An art student, writer/director/ producer/cinematographer Sofia Coppola has only made seven feature films, amongst a good deal of documentaries, TV, etc. Not all the films broke box-office records, but all won critics’ accolades for her choice of subjects, photography, artistry and visual beauty.

It was her second film Lost in Translation, which won her an Oscar for Best Scriptwriting, plus 22 other awards, international attention and high revenues. 

Film number seven, The Beguiled, is a remake of a Clint Eastwood film by the same name, based on the book by Thomas Cullinan. 

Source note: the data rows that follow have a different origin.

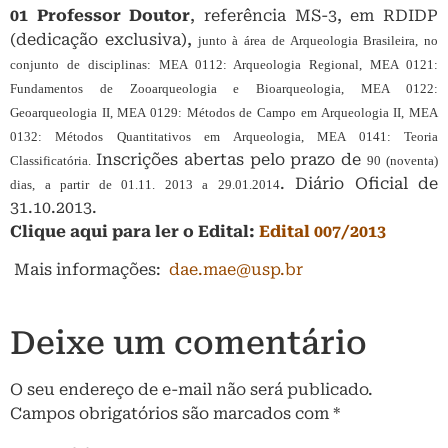
01 Professor Doutor
, referência MS-3, em RDIDP
(dedicação exclusiva),
junto à área de Arqueologia Brasileira, no
conjunto de disciplinas: MEA 0112: Arqueologia Regional, MEA 0121:
Fundamentos de Zooarqueologia e Bioarqueologia, MEA 0122:
Geoarqueologia II, MEA 0129: Métodos de Campo em Arqueologia II, MEA
0132: Métodos Quantitativos em Arqueologia, MEA 0141: Teoria
Inscrições abertas pelo prazo de
Classificatória.
90 (noventa)
. Diário Oficial de
dias, a partir de 01.11. 2013 a 29.01.2014
31.10.2013.
Clique aqui para ler o Edital:
Edital 007/2013
Mais informações:
dae.mae@usp.br
Deixe um comentário
O seu endereço de e-mail não será publicado.
Campos obrigatórios são marcados com
*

She swore never to do a remake but something struck her as she imagined another angle by softening the edges to the macho male character and solicit a certain warmth from this dark and gloomy Civil War victim. The Union soldier is found just outside the gate of a boarding school for women, run by Mrs Farnsworth (Nicole Kidman).

He is wounded and sick — but he is the enemy. Do they or don’t they take him in? The answer is obvious. Not only do they give him shelter and care, they all fall for him, even Mrs Farnsworth. 

The Civil War is very much in the fray, dividing Americans much as they are divided today.

The photography by Philippe Le Sourd is more than exquisite. He plays with candlelight effects, emphasising the Gothic theme Sofia masterfully draws.

The story was ripe for retelling during these troubled times. Sofia’s sensibility eliminated a major black character, a slave, in order to avoid contention, yet she was still criticised for excising such a character. Her reasons were to avoid the stereotype, the bad English, the racist image provocative and offensive during these rabble-rousing times. 

Sofia is known for her visual aesthetics as she tries to transport the viewer into a visual dream with her camera movement and artistic touches. Her primary focus as auteur/ director is man’s abuse of women in any society. Her Union officer though under her control is cunning, obsequious and soon begins the business of seduction.

Projecting the dire times of American men at war, repressed Southern Belles in complete isolation, and Colin Firth in their midst, why they would all naturally fall head over heels — and they all do.